»»

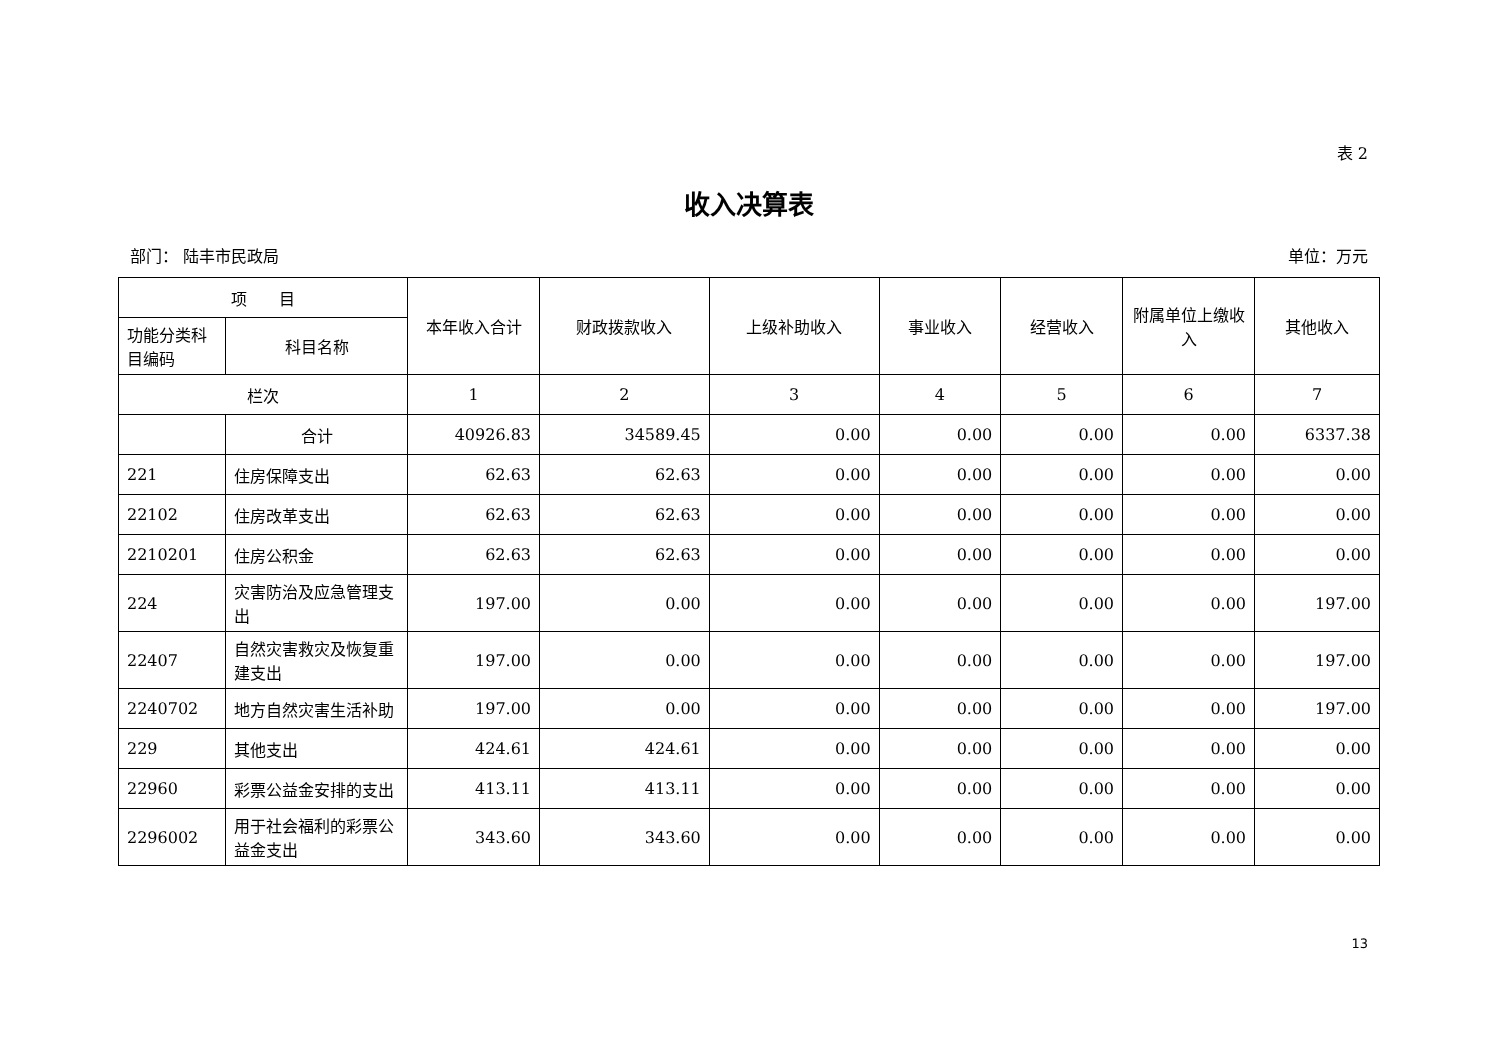表 2
收入决算表
部门： 陆丰市民政局 单位：万元
| 项 目 | | 本年收入合计 | 财政拨款收入 | 上级补助收入 | 事业收入 | 经营收入 | 附属单位上缴收入 | 其他收入 |
| --- | --- | --- | --- | --- | --- | --- | --- | --- |
| 功能分类科目编码 | 科目名称 | | | | | | | |
| 栏次 | | 1 | 2 | 3 | 4 | 5 | 6 | 7 |
| | 合计 | 40926.83 | 34589.45 | 0.00 | 0.00 | 0.00 | 0.00 | 6337.38 |
| 221 | 住房保障支出 | 62.63 | 62.63 | 0.00 | 0.00 | 0.00 | 0.00 | 0.00 |
| 22102 | 住房改革支出 | 62.63 | 62.63 | 0.00 | 0.00 | 0.00 | 0.00 | 0.00 |
| 2210201 | 住房公积金 | 62.63 | 62.63 | 0.00 | 0.00 | 0.00 | 0.00 | 0.00 |
| 224 | 灾害防治及应急管理支出 | 197.00 | 0.00 | 0.00 | 0.00 | 0.00 | 0.00 | 197.00 |
| 22407 | 自然灾害救灾及恢复重建支出 | 197.00 | 0.00 | 0.00 | 0.00 | 0.00 | 0.00 | 197.00 |
| 2240702 | 地方自然灾害生活补助 | 197.00 | 0.00 | 0.00 | 0.00 | 0.00 | 0.00 | 197.00 |
| 229 | 其他支出 | 424.61 | 424.61 | 0.00 | 0.00 | 0.00 | 0.00 | 0.00 |
| 22960 | 彩票公益金安排的支出 | 413.11 | 413.11 | 0.00 | 0.00 | 0.00 | 0.00 | 0.00 |
| 2296002 | 用于社会福利的彩票公益金支出 | 343.60 | 343.60 | 0.00 | 0.00 | 0.00 | 0.00 | 0.00 |
13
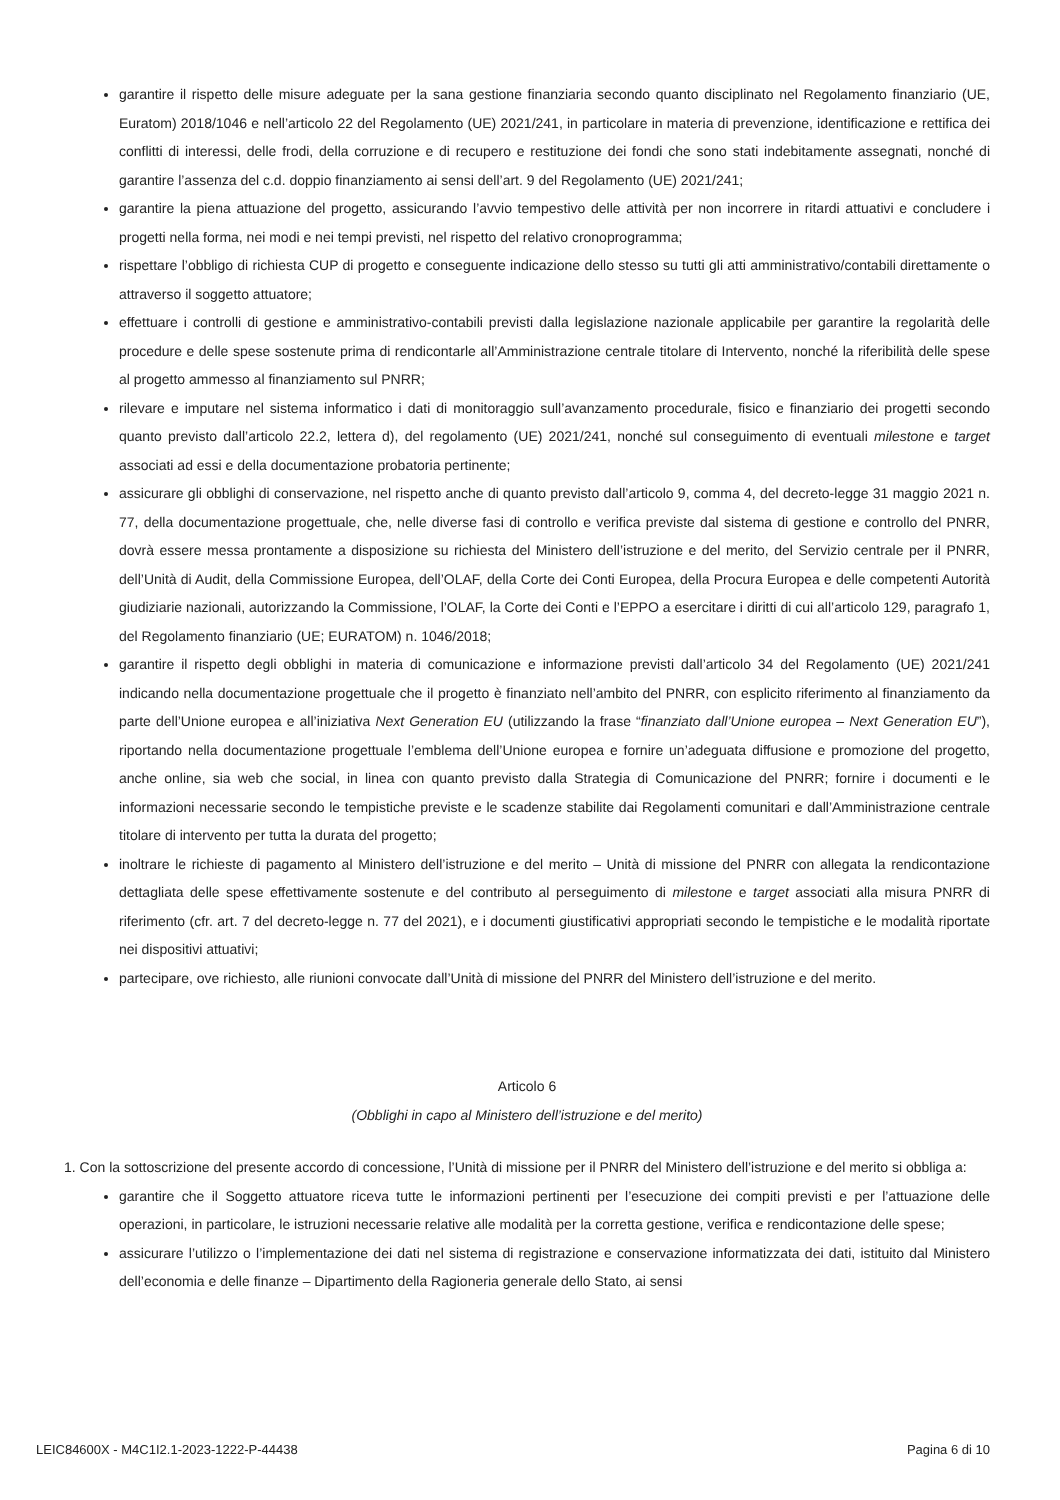garantire il rispetto delle misure adeguate per la sana gestione finanziaria secondo quanto disciplinato nel Regolamento finanziario (UE, Euratom) 2018/1046 e nell’articolo 22 del Regolamento (UE) 2021/241, in particolare in materia di prevenzione, identificazione e rettifica dei conflitti di interessi, delle frodi, della corruzione e di recupero e restituzione dei fondi che sono stati indebitamente assegnati, nonché di garantire l’assenza del c.d. doppio finanziamento ai sensi dell’art. 9 del Regolamento (UE) 2021/241;
garantire la piena attuazione del progetto, assicurando l’avvio tempestivo delle attività per non incorrere in ritardi attuativi e concludere i progetti nella forma, nei modi e nei tempi previsti, nel rispetto del relativo cronoprogramma;
rispettare l’obbligo di richiesta CUP di progetto e conseguente indicazione dello stesso su tutti gli atti amministrativo/contabili direttamente o attraverso il soggetto attuatore;
effettuare i controlli di gestione e amministrativo-contabili previsti dalla legislazione nazionale applicabile per garantire la regolarità delle procedure e delle spese sostenute prima di rendicontarle all’Amministrazione centrale titolare di Intervento, nonché la riferibilità delle spese al progetto ammesso al finanziamento sul PNRR;
rilevare e imputare nel sistema informatico i dati di monitoraggio sull’avanzamento procedurale, fisico e finanziario dei progetti secondo quanto previsto dall’articolo 22.2, lettera d), del regolamento (UE) 2021/241, nonché sul conseguimento di eventuali milestone e target associati ad essi e della documentazione probatoria pertinente;
assicurare gli obblighi di conservazione, nel rispetto anche di quanto previsto dall’articolo 9, comma 4, del decreto-legge 31 maggio 2021 n. 77, della documentazione progettuale, che, nelle diverse fasi di controllo e verifica previste dal sistema di gestione e controllo del PNRR, dovrà essere messa prontamente a disposizione su richiesta del Ministero dell’istruzione e del merito, del Servizio centrale per il PNRR, dell’Unità di Audit, della Commissione Europea, dell’OLAF, della Corte dei Conti Europea, della Procura Europea e delle competenti Autorità giudiziarie nazionali, autorizzando la Commissione, l’OLAF, la Corte dei Conti e l’EPPO a esercitare i diritti di cui all’articolo 129, paragrafo 1, del Regolamento finanziario (UE; EURATOM) n. 1046/2018;
garantire il rispetto degli obblighi in materia di comunicazione e informazione previsti dall’articolo 34 del Regolamento (UE) 2021/241 indicando nella documentazione progettuale che il progetto è finanziato nell’ambito del PNRR, con esplicito riferimento al finanziamento da parte dell’Unione europea e all’iniziativa Next Generation EU (utilizzando la frase “finanziato dall’Unione europea – Next Generation EU”), riportando nella documentazione progettuale l’emblema dell’Unione europea e fornire un’adeguata diffusione e promozione del progetto, anche online, sia web che social, in linea con quanto previsto dalla Strategia di Comunicazione del PNRR; fornire i documenti e le informazioni necessarie secondo le tempistiche previste e le scadenze stabilite dai Regolamenti comunitari e dall’Amministrazione centrale titolare di intervento per tutta la durata del progetto;
inoltrare le richieste di pagamento al Ministero dell’istruzione e del merito – Unità di missione del PNRR con allegata la rendicontazione dettagliata delle spese effettivamente sostenute e del contributo al perseguimento di milestone e target associati alla misura PNRR di riferimento (cfr. art. 7 del decreto-legge n. 77 del 2021), e i documenti giustificativi appropriati secondo le tempistiche e le modalità riportate nei dispositivi attuativi;
partecipare, ove richiesto, alle riunioni convocate dall’Unità di missione del PNRR del Ministero dell’istruzione e del merito.
Articolo 6
(Obblighi in capo al Ministero dell’istruzione e del merito)
1. Con la sottoscrizione del presente accordo di concessione, l’Unità di missione per il PNRR del Ministero dell’istruzione e del merito si obbliga a:
garantire che il Soggetto attuatore riceva tutte le informazioni pertinenti per l’esecuzione dei compiti previsti e per l’attuazione delle operazioni, in particolare, le istruzioni necessarie relative alle modalità per la corretta gestione, verifica e rendicontazione delle spese;
assicurare l’utilizzo o l’implementazione dei dati nel sistema di registrazione e conservazione informatizzata dei dati, istituito dal Ministero dell’economia e delle finanze – Dipartimento della Ragioneria generale dello Stato, ai sensi
LEIC84600X - M4C1I2.1-2023-1222-P-44438 Pagina 6 di 10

««

- [Your objective]:
Write the entries out again exactly as they appear, with the pictures omitted.

- [Completed exercise]:
表 2
收入决算表
部门： 陆丰市民政局 单位：万元
| 项 目 | | 本年收入合计 | 财政拨款收入 | 上级补助收入 | 事业收入 | 经营收入 | 附属单位上缴收入 | 其他收入 |
| --- | --- | --- | --- | --- | --- | --- | --- | --- |
| 功能分类科目编码 | 科目名称 | | | | | | | |
| 栏次 | | 1 | 2 | 3 | 4 | 5 | 6 | 7 |
| | 合计 | 40926.83 | 34589.45 | 0.00 | 0.00 | 0.00 | 0.00 | 6337.38 |
| 221 | 住房保障支出 | 62.63 | 62.63 | 0.00 | 0.00 | 0.00 | 0.00 | 0.00 |
| 22102 | 住房改革支出 | 62.63 | 62.63 | 0.00 | 0.00 | 0.00 | 0.00 | 0.00 |
| 2210201 | 住房公积金 | 62.63 | 62.63 | 0.00 | 0.00 | 0.00 | 0.00 | 0.00 |
| 224 | 灾害防治及应急管理支出 | 197.00 | 0.00 | 0.00 | 0.00 | 0.00 | 0.00 | 197.00 |
| 22407 | 自然灾害救灾及恢复重建支出 | 197.00 | 0.00 | 0.00 | 0.00 | 0.00 | 0.00 | 197.00 |
| 2240702 | 地方自然灾害生活补助 | 197.00 | 0.00 | 0.00 | 0.00 | 0.00 | 0.00 | 197.00 |
| 229 | 其他支出 | 424.61 | 424.61 | 0.00 | 0.00 | 0.00 | 0.00 | 0.00 |
| 22960 | 彩票公益金安排的支出 | 413.11 | 413.11 | 0.00 | 0.00 | 0.00 | 0.00 | 0.00 |
| 2296002 | 用于社会福利的彩票公益金支出 | 343.60 | 343.60 | 0.00 | 0.00 | 0.00 | 0.00 | 0.00 |
13
garantire il rispetto delle misure adeguate per la sana gestione finanziaria secondo quanto disciplinato nel Regolamento finanziario (UE, Euratom) 2018/1046 e nell’articolo 22 del Regolamento (UE) 2021/241, in particolare in materia di prevenzione, identificazione e rettifica dei conflitti di interessi, delle frodi, della corruzione e di recupero e restituzione dei fondi che sono stati indebitamente assegnati, nonché di garantire l’assenza del c.d. doppio finanziamento ai sensi dell’art. 9 del Regolamento (UE) 2021/241;
garantire la piena attuazione del progetto, assicurando l’avvio tempestivo delle attività per non incorrere in ritardi attuativi e concludere i progetti nella forma, nei modi e nei tempi previsti, nel rispetto del relativo cronoprogramma;
rispettare l’obbligo di richiesta CUP di progetto e conseguente indicazione dello stesso su tutti gli atti amministrativo/contabili direttamente o attraverso il soggetto attuatore;
effettuare i controlli di gestione e amministrativo-contabili previsti dalla legislazione nazionale applicabile per garantire la regolarità delle procedure e delle spese sostenute prima di rendicontarle all’Amministrazione centrale titolare di Intervento, nonché la riferibilità delle spese al progetto ammesso al finanziamento sul PNRR;
rilevare e imputare nel sistema informatico i dati di monitoraggio sull’avanzamento procedurale, fisico e finanziario dei progetti secondo quanto previsto dall’articolo 22.2, lettera d), del regolamento (UE) 2021/241, nonché sul conseguimento di eventuali milestone e target associati ad essi e della documentazione probatoria pertinente;
assicurare gli obblighi di conservazione, nel rispetto anche di quanto previsto dall’articolo 9, comma 4, del decreto-legge 31 maggio 2021 n. 77, della documentazione progettuale, che, nelle diverse fasi di controllo e verifica previste dal sistema di gestione e controllo del PNRR, dovrà essere messa prontamente a disposizione su richiesta del Ministero dell’istruzione e del merito, del Servizio centrale per il PNRR, dell’Unità di Audit, della Commissione Europea, dell’OLAF, della Corte dei Conti Europea, della Procura Europea e delle competenti Autorità giudiziarie nazionali, autorizzando la Commissione, l’OLAF, la Corte dei Conti e l’EPPO a esercitare i diritti di cui all’articolo 129, paragrafo 1, del Regolamento finanziario (UE; EURATOM) n. 1046/2018;
garantire il rispetto degli obblighi in materia di comunicazione e informazione previsti dall’articolo 34 del Regolamento (UE) 2021/241 indicando nella documentazione progettuale che il progetto è finanziato nell’ambito del PNRR, con esplicito riferimento al finanziamento da parte dell’Unione europea e all’iniziativa Next Generation EU (utilizzando la frase “finanziato dall’Unione europea – Next Generation EU”), riportando nella documentazione progettuale l’emblema dell’Unione europea e fornire un’adeguata diffusione e promozione del progetto, anche online, sia web che social, in linea con quanto previsto dalla Strategia di Comunicazione del PNRR; fornire i documenti e le informazioni necessarie secondo le tempistiche previste e le scadenze stabilite dai Regolamenti comunitari e dall’Amministrazione centrale titolare di intervento per tutta la durata del progetto;
inoltrare le richieste di pagamento al Ministero dell’istruzione e del merito – Unità di missione del PNRR con allegata la rendicontazione dettagliata delle spese effettivamente sostenute e del contributo al perseguimento di milestone e target associati alla misura PNRR di riferimento (cfr. art. 7 del decreto-legge n. 77 del 2021), e i documenti giustificativi appropriati secondo le tempistiche e le modalità riportate nei dispositivi attuativi;
partecipare, ove richiesto, alle riunioni convocate dall’Unità di missione del PNRR del Ministero dell’istruzione e del merito.
Articolo 6
(Obblighi in capo al Ministero dell’istruzione e del merito)
1. Con la sottoscrizione del presente accordo di concessione, l’Unità di missione per il PNRR del Ministero dell’istruzione e del merito si obbliga a:
garantire che il Soggetto attuatore riceva tutte le informazioni pertinenti per l’esecuzione dei compiti previsti e per l’attuazione delle operazioni, in particolare, le istruzioni necessarie relative alle modalità per la corretta gestione, verifica e rendicontazione delle spese;
assicurare l’utilizzo o l’implementazione dei dati nel sistema di registrazione e conservazione informatizzata dei dati, istituito dal Ministero dell’economia e delle finanze – Dipartimento della Ragioneria generale dello Stato, ai sensi
LEIC84600X - M4C1I2.1-2023-1222-P-44438 Pagina 6 di 10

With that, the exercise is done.